C’est précisément ce qui m’enthousiasme dans un lieu comme le Collège des Bernardins : rendre accessibles à tous la Bible, la théologie et la philosophie, et le faire à travers le dialogue. Dialogue, d’abord, entre le Verbe incarné et chaque homme ; dialogue aussi entre les hommes eux-mêmes, qui cherchent ensemble à répondre à cette Parole qui les appelle. Car Dieu est Logos, Parole par excellence, et il est naturel que la formation de l’intelligence à la lumière de la Révélation passe par l’échange des paroles humaines.
Or l’urgence d’une telle formation des intelligences se fait aujourd’hui sentir. Elle est remède à la crise de la raison que nous traversons. Cette crise n’est pas tant un risque pour le progrès scientifique qu’un péril pour notre capacité à vivre des relations apaisées. Car lorsque seules règnent les émotions subjectives, elles engendrent inévitablement la violence ; tandis que la confrontation d’opinions pesées, mûries par une réflexion personnelle, ouvre à la reconnaissance mutuelle : celle d’un autre capable d’exercer, comme moi, le jugement de sa propre conscience. Voilà le véritable enjeu de la formation des consciences : former l’intelligence à la lumière de la sagesse chrétienne, et cela, dans le dialogue.

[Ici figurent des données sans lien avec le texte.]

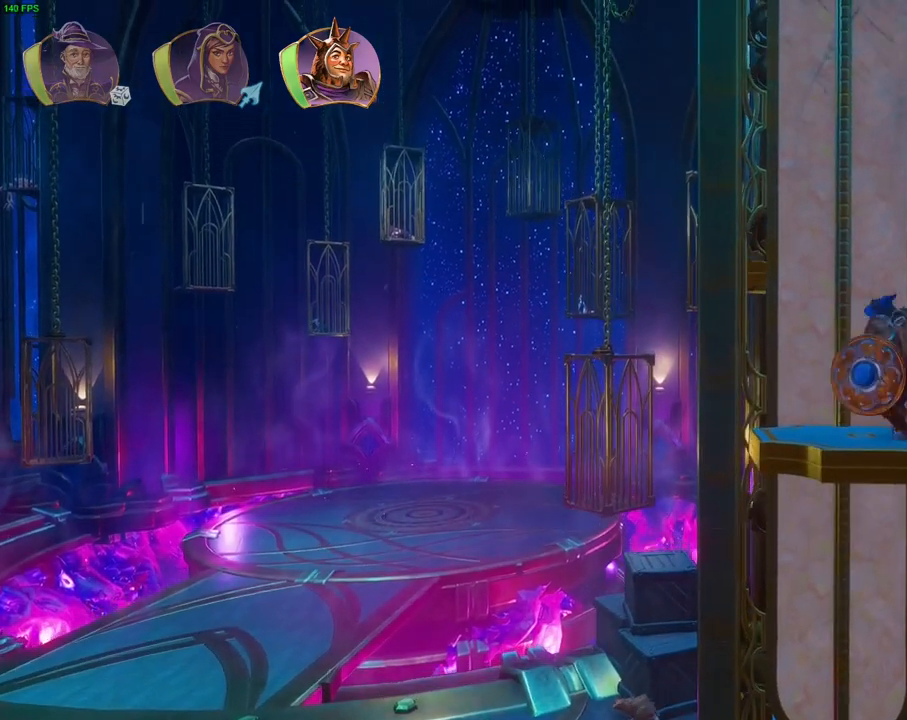
{"dt_ms": 500, "buttons": [], "left_stick": "left", "right_stick": "center", "events": [[183, "left_stick", "center"], [233, "left_stick", "left"], [317, "CROSS", "down"], [400, "CROSS", "up"]]}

Une telle ambition peut paraître décalée quand on voit le rythme de réactions, l’immédiateté des commentaires sur les réseaux sociaux, la polarité des jugements qui sont si vite des condamnations, la place que prennent les algorithmes. Mais je ne crois pas du tout qu’il faille nous considérer, avec cette ambition, comme un dernier village gaulois retranché derrière les fortifications de sa foi, de ses textes, de ses traditions. Cette sagesse est un trésor, précisément pour les hommes de ce temps, pour notre humanité telle qu’elle vit aujourd’hui, assoiffée, au fond, de relations humaines plus riches, plus vraies, plus paisibles. Elle est comme un patrimoine que nous avons reçu en héritage et que nous devons transmettre, sans rupture entre les générations. Et dans ce devoir de transmission, il me semble que la rencontre, l’échange, la curiosité de connaître et de comprendre l’autre, est déjà œuvre de formation de la conscience, dans la mesure où cette disposition à entrer en relation en vérité offre à l’autre l’espace pour se donner en vérité, et donc d’abord se connaître en vérité.
Il y a bien là un enjeu de civilisation, au sens d’une opération qui nous rend plus civilisé, autrement dit plus humain : dans ce dialogue entre les hommes, placé dans la lumière de la révélation divine se joue une forme d’accomplissement de notre humanité.